# Job A
Answer these questions about the blog post:
(i) Which date does the post name as the 15th monthiversary?
(ii) Which places are listed as where he has traveled overseas?
(iii) How many times longer than the previous relationship are the 15 months said to be?

━━ Text passage ━━

I feel that I missed some nitty gritty details of the book because of my lack of vocabs...
But, still....
I find the book quite alright.

I'll understand the whole story better if I read it the sec time, but I guess I'm too lazy lah.
& I dun wanna cry again leh...
Very tiring one. haha..
& waste tissues paper..


Alright, that's all for now, update again soon. :)

Saturday, October 29, 2005

a reminder.

Yesterday.
29Oct is Mike & Me's 15th Monthiversary.

Full 15months of torture from me.
Somehow I wondered how he stand it.

or maybe,
that's the reason why he's always oversea.
ha.


Malaysia, Japan, Brunei... and now? Taiwan.
heh.


Honestly.
I thought he could have been a pilot.
Flying almost every other month.
Scary.


I worry a lot you know.
Esp on his pocket.
when he need to crack his head just to find the perfect present for me.
(I'm easy to please what... no?)


This is a reminder...
of how sweet he has been for the past 15months.
How adorable when he laughs at me.
How cute when he hugs teddy "butt-facing" him.
How smart when he's in uniform.
How he makes me laugh.
How badly he sings & I ain't any better.
How he'll tickle me with his moztouchie.
How I'll giggle at all the small things.
How he'll hug me when I cry.
How much he loves me.
("that's this [open hands wide] much")

I wouldn't say 15months is long.
but it's 5x the length of my previous relationship.

━━━
━━ Data for processing ━━

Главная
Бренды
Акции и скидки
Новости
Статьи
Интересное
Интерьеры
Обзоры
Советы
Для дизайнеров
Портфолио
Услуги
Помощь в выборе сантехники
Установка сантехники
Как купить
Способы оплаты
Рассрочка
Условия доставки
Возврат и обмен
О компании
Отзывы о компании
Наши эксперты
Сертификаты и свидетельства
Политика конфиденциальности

━━━

# Job B
Rewrite the dataset entries with "сантехники" changed to "мебели" everywhere, keeping everything else the same.

# Exercise result A
(i) 29 October (written "29Oct").
(ii) Malaysia, Japan, Brunei, and now Taiwan.
(iii) Five times ("5x the length").

# Exercise result B
Главная
Бренды
Акции и скидки
Новости
Статьи
Интересное
Интерьеры
Обзоры
Советы
Для дизайнеров
Портфолио
Услуги
Помощь в выборе мебели
Установка мебели
Как купить
Способы оплаты
Рассрочка
Условия доставки
Возврат и обмен
О компании
Отзывы о компании
Наши эксперты
Сертификаты и свидетельства
Политика конфиденциальности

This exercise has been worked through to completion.